◆ **JOB ITEM**
The entries underneath need to be duplicated exactly, with none omitted.

◆ **SUPPLIED DATA**
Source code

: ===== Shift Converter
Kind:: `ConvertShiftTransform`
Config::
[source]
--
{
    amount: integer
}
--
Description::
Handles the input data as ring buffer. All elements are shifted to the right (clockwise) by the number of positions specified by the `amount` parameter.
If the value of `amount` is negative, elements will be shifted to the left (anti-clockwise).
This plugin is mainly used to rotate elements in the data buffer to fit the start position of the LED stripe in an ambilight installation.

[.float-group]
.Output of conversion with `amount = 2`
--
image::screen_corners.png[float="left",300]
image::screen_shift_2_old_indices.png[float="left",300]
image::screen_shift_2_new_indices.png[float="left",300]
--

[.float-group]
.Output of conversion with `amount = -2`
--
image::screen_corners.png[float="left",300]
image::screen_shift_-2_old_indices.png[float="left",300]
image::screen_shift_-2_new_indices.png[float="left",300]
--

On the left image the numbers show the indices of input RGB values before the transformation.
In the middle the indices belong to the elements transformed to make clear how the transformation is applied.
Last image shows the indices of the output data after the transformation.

◆ **TASK ANSWER**
Source code

: ===== Shift Converter
Kind:: `ConvertShiftTransform`
Config::
[source]
--
{
    amount: integer
}
--
Description::
Handles the input data as ring buffer. All elements are shifted to the right (clockwise) by the number of positions specified by the `amount` parameter.
If the value of `amount` is negative, elements will be shifted to the left (anti-clockwise).
This plugin is mainly used to rotate elements in the data buffer to fit the start position of the LED stripe in an ambilight installation.

[.float-group]
.Output of conversion with `amount = 2`
--
image::screen_corners.png[float="left",300]
image::screen_shift_2_old_indices.png[float="left",300]
image::screen_shift_2_new_indices.png[float="left",300]
--

[.float-group]
.Output of conversion with `amount = -2`
--
image::screen_corners.png[float="left",300]
image::screen_shift_-2_old_indices.png[float="left",300]
image::screen_shift_-2_new_indices.png[float="left",300]
--

On the left image the numbers show the indices of input RGB values before the transformation.
In the middle the indices belong to the elements transformed to make clear how the transformation is applied.
Last image shows the indices of the output data after the transformation.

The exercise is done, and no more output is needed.